** Opening THE INPUT block **
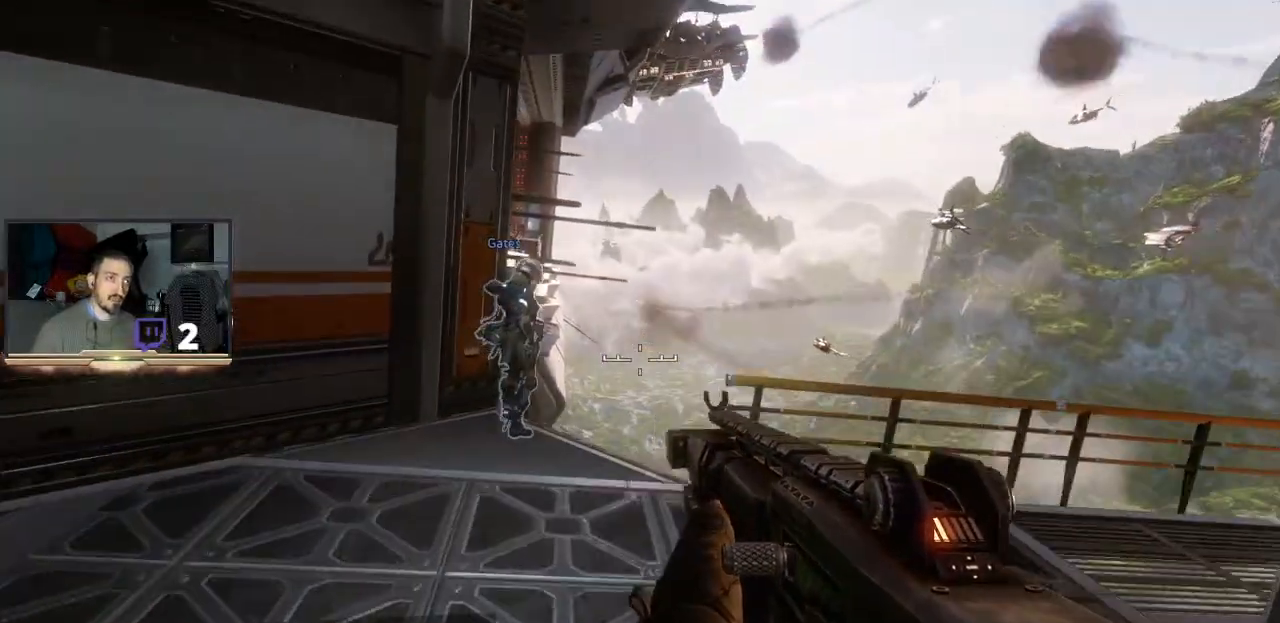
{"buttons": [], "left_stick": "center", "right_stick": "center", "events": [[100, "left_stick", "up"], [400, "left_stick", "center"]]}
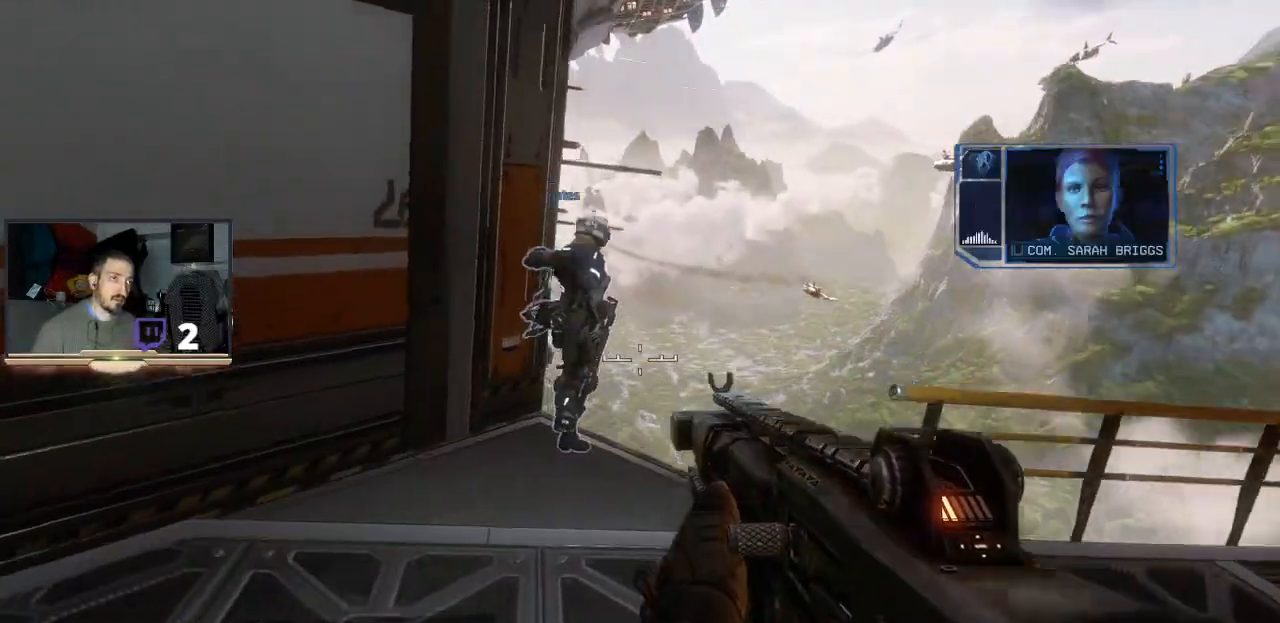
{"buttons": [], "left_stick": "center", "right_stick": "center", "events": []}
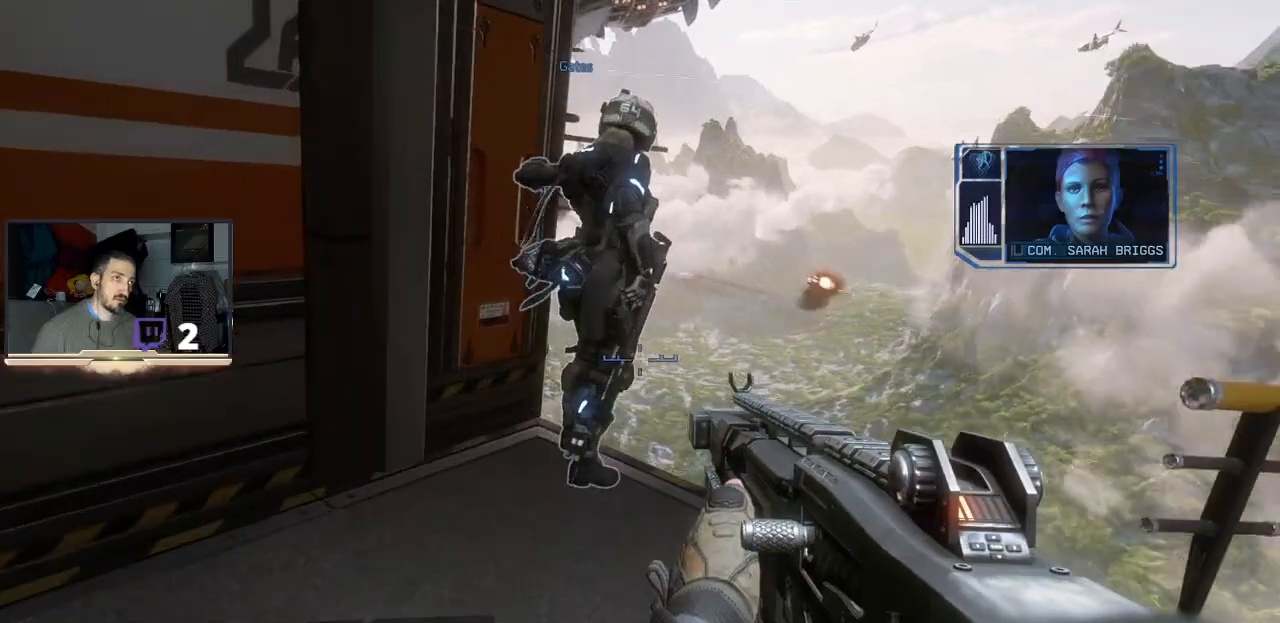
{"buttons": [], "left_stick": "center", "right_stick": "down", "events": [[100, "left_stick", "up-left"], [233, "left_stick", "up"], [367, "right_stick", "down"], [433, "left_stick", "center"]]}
** Closing THE INPUT block **
** Opening THE INPUT block **
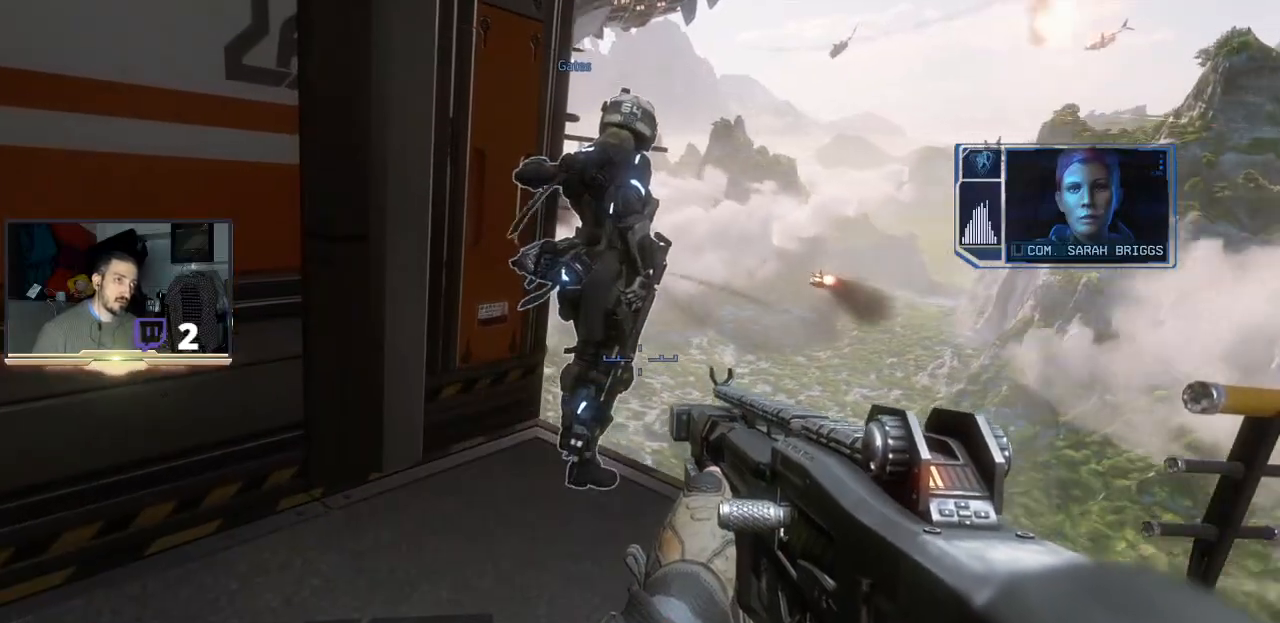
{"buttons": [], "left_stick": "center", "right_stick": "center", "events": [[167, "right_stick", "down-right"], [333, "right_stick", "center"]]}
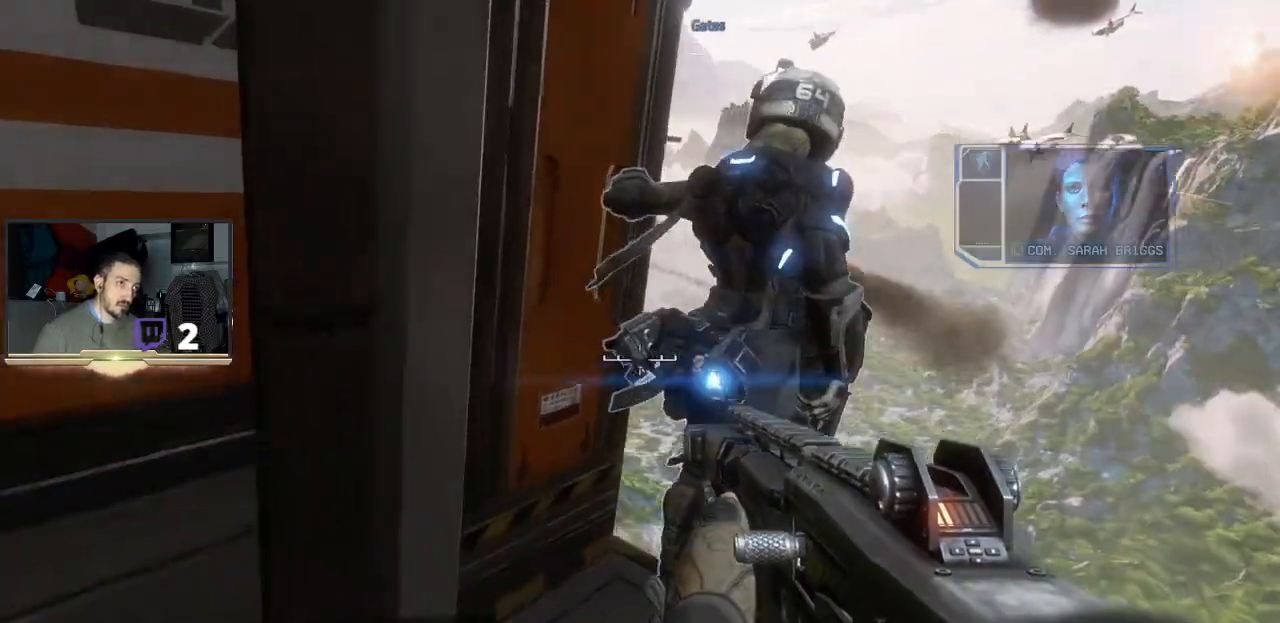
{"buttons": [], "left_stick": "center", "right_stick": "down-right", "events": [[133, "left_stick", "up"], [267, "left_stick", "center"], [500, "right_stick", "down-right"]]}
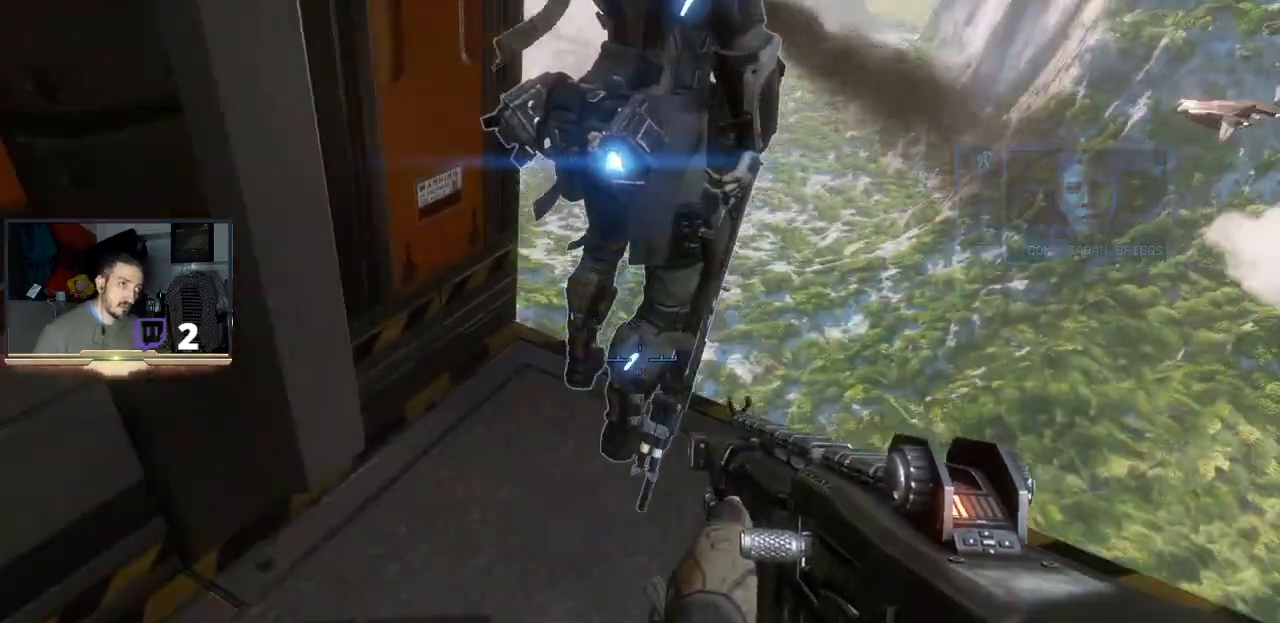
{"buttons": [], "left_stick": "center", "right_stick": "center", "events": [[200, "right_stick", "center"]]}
** Closing THE INPUT block **
How many lines in the entries above include the string "down"? Answer with the number only.

3